Stimmenverteilung der Auslandstürken beim Verfassungsreferendum in der Türkei 2017
Worum ging es beim Verfassungsreferendum in der Türkei 2017?
Das Verfassungsreferendum in der Türkei 2017 war nach 2007 und 2010 das dritte und vielleicht wichtigste Referendum, das von der regierenden AKP und Parteiführer Recep Tayyip Erdoğan initiiert wurde, denn zur Abstimmung stand nicht weniger als der Wechsel des politischen Systems der Türkei und damit einhergehend auch die Abkehr von einer möglichen EU-Mitgliedschaft. Kernelement der zur Abstimmung stehenden Gesetzesvorlage war die Abkehr vom parlamentarischen Regierungssystem, in dem die Exekutivmacht bei der großen Nationalversammlung (türkisches Parlament) lag, in ein Präsidialsystem, das das Parlament entmachtet, weil die Exekutivgewalt auf das Amt des Staatspräsidenten übertragen wird. Das Amt des Ministerpräsidenten wird dadurch obsolet und im Zuge des Inkrafttretens des Gesetztes abgeschafft. Anders als in Ländern wie Frankreich oder den USA, die auch ein Präsidialsystem haben, sieht das türkische System keine demokratische Kontrollinstanz für den Staatspräsidenten vor, dessen Machtfülle daher eher einem autokratischen System und weniger einem demokratischen System gleicht. Diese Machtfülle ist aber nicht vereinbar mit den zu erfüllenden verfassungsrechtlichen Kriterien, die an eine EU-Mitgliedschaft gestellt werden.Hintergrund und Kritik an der Volksabstimmung 2017
Recep Tayyip Erdoğan führte als Ministerpräsident die Regierung bis zur Präsidentschaftswahl am 10. August 2014 an und übergab nach der gewonnenen Präsidentschaft die Regierungsgeschäfte an seinen Nachfolger Ahmet Davutoğlu. Erdoğan selbst legte am 28. August 2014 den Amtseid als Präsident der Türkei ab. Die Türkei ist zu diesem Zeitpunkt noch eine parlamentarische Demokratie gewesen, bei der die Macht klar in der türkischen großen Nationalversammlung (türkisches Parlament) lag und der Staatspräsident nur beschränkte Befugnisse und Macht besaß. Erdoğan verfolgte bereits vor seiner Wahl zum Präsidenten das Ziel, das parlamentarische System der Türkei in ein Präsidialsystem zu ändern und somit das Parlament zwar nicht gänzlich seiner Macht zu berauben, aber wesentliche Befugnisse vom Parlament zum Präsidenten zu übertragen und auch unabhängig vom Parlament die politische Macht beim Staatspräsidenten zu konzentrieren.Für diese Änderungen müsste aber die Verfassung selbst geändert werden. Hierfür benötigte die Regierung jedoch entweder eine Zweidrittelmehrheit im türkischen Parlament (min. 367 von 550 Mandaten) oder zumindest eine 60 Prozent-Mehrheit (min. 330 Mandate) um ein Referendum (Volksabstimmung) über die Verfassungsänderung initiieren zu dürfen. Da die AKP-Regierung bei den türkischen Parlamentswahlen im Juni 2015 und auch bei den Neuwahlen im November 2015 die nötige Zweidrittelmehrheit im Parlament verfehlte, blieb für den geplanten Systemwechsel nur der Weg über ein Verfassungsreferendum übrig.

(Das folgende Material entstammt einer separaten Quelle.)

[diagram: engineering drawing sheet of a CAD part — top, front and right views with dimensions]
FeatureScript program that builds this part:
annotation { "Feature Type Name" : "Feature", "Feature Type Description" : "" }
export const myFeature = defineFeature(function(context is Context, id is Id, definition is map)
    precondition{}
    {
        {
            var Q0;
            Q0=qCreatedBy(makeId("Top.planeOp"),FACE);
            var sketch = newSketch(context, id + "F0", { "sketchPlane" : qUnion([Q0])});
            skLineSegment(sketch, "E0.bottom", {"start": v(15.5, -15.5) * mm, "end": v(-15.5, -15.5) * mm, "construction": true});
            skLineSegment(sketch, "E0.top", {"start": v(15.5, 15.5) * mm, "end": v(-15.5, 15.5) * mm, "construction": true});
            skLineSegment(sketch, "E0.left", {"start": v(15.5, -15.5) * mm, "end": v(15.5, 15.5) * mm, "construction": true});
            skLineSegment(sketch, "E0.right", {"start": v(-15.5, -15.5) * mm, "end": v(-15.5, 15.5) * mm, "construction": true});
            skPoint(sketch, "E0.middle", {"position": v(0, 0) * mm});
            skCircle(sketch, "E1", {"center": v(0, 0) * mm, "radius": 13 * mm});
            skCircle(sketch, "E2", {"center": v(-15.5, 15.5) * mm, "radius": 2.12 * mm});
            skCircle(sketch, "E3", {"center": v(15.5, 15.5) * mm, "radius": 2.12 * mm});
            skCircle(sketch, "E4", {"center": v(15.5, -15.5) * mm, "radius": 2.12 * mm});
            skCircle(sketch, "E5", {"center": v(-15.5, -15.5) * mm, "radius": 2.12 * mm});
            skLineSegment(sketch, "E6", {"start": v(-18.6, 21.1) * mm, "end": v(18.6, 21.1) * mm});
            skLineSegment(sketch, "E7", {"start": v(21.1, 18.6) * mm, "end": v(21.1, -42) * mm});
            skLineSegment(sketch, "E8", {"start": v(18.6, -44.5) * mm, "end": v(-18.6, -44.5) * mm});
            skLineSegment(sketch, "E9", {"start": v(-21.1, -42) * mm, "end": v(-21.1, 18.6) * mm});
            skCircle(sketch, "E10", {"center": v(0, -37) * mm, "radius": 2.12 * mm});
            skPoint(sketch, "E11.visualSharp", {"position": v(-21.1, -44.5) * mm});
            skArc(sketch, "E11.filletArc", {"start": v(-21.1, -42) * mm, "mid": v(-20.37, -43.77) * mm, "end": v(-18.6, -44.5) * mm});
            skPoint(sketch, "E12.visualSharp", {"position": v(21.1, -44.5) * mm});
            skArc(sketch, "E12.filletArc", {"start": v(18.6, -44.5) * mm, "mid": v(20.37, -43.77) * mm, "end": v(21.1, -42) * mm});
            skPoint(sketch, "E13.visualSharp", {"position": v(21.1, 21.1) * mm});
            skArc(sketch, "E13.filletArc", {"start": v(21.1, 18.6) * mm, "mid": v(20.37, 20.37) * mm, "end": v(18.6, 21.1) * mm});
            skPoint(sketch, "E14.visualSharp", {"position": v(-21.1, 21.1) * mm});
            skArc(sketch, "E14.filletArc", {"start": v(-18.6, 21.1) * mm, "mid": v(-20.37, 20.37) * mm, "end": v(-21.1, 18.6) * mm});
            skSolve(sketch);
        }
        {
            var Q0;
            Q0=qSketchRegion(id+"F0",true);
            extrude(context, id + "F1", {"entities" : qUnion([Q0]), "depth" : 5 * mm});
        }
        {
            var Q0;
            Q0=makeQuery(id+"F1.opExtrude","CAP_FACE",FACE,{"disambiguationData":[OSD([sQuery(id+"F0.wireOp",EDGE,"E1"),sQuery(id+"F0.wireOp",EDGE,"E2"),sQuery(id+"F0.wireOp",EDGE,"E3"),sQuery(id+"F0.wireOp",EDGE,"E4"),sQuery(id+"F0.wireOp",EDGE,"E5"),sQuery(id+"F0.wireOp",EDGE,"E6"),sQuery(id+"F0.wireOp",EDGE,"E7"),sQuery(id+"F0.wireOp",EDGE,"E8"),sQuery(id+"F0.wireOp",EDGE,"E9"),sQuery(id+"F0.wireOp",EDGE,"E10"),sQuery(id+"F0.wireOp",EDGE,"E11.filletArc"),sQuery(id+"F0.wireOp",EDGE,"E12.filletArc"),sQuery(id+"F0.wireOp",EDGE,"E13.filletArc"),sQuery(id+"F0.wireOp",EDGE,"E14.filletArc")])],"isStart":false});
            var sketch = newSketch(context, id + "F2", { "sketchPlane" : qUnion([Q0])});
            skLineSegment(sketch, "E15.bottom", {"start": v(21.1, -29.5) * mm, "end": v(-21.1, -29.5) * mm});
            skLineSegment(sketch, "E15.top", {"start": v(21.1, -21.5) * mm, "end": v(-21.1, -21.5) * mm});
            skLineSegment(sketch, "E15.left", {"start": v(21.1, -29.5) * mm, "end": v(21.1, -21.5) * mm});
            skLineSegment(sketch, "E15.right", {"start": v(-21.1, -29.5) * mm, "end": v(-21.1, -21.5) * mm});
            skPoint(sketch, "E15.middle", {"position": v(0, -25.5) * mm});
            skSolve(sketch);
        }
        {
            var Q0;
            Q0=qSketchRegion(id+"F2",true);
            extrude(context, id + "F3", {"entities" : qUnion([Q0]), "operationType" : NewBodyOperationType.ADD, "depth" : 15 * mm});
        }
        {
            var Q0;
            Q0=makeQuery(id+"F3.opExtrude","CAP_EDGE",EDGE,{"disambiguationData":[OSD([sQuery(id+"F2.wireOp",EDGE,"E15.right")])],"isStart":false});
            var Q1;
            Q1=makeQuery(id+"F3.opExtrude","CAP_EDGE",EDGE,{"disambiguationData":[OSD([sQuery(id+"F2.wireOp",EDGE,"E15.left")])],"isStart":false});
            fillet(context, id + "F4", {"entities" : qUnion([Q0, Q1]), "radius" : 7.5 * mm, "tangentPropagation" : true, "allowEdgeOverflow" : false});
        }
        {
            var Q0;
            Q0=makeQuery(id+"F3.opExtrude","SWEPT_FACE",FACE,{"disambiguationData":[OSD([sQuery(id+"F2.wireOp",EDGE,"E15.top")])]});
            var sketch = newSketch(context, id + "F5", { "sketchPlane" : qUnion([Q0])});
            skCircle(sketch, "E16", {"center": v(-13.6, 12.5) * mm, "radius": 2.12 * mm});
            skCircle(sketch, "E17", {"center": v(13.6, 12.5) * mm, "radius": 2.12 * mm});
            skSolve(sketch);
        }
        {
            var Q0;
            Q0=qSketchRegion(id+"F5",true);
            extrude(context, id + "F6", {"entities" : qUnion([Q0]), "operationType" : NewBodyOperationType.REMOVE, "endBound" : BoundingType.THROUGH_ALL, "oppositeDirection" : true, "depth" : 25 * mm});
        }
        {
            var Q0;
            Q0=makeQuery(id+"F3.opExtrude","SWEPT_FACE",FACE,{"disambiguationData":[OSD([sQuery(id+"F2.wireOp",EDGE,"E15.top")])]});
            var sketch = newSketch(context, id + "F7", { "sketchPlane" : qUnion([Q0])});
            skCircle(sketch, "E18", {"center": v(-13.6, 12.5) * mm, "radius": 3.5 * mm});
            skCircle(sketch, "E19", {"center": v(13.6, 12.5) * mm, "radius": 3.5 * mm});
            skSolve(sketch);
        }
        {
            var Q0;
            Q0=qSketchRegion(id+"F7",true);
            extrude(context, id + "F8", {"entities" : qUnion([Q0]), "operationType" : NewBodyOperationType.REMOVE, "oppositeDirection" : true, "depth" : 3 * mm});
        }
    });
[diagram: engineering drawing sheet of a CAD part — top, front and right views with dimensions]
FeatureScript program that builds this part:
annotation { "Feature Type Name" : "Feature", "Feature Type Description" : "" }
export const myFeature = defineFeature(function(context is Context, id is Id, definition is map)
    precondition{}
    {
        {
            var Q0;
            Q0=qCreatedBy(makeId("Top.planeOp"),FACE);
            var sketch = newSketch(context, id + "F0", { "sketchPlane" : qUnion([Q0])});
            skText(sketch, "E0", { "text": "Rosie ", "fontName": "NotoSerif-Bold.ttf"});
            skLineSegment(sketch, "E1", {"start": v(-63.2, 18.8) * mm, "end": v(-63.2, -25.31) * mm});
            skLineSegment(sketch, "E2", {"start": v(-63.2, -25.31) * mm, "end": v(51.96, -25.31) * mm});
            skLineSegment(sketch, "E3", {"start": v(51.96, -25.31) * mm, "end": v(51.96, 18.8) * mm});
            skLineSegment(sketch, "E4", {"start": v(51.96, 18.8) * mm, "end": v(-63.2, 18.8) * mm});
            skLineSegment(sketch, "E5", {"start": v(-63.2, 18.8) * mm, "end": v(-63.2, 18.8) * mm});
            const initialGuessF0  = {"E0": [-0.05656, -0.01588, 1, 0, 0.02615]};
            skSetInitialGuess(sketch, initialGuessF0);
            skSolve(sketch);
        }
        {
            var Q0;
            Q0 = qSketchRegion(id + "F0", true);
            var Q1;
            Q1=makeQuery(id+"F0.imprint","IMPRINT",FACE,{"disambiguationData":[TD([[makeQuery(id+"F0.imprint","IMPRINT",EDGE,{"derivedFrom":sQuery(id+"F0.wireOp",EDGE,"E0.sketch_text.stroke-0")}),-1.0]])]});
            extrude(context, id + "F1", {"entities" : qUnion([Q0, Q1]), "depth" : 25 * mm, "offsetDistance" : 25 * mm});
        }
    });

Internationale Beobachter und Organisationen (Europarat, OSZE u.a.), Journalisten und Oppositionelle kritisierten Zeitpunkt, Durchführung und Auszählung des Referendums und legten deutliche Hinweise für einen Wahlbetrug vor. Unter anderem wurden nachträglich bis zu drei Millionen "Ja-Stimmen" durch den türkischen Hohen Wahlausschuss legitimiert, obwohl ihnen der zwingend vorgeschriebene nötige Wahlstempel fehlte.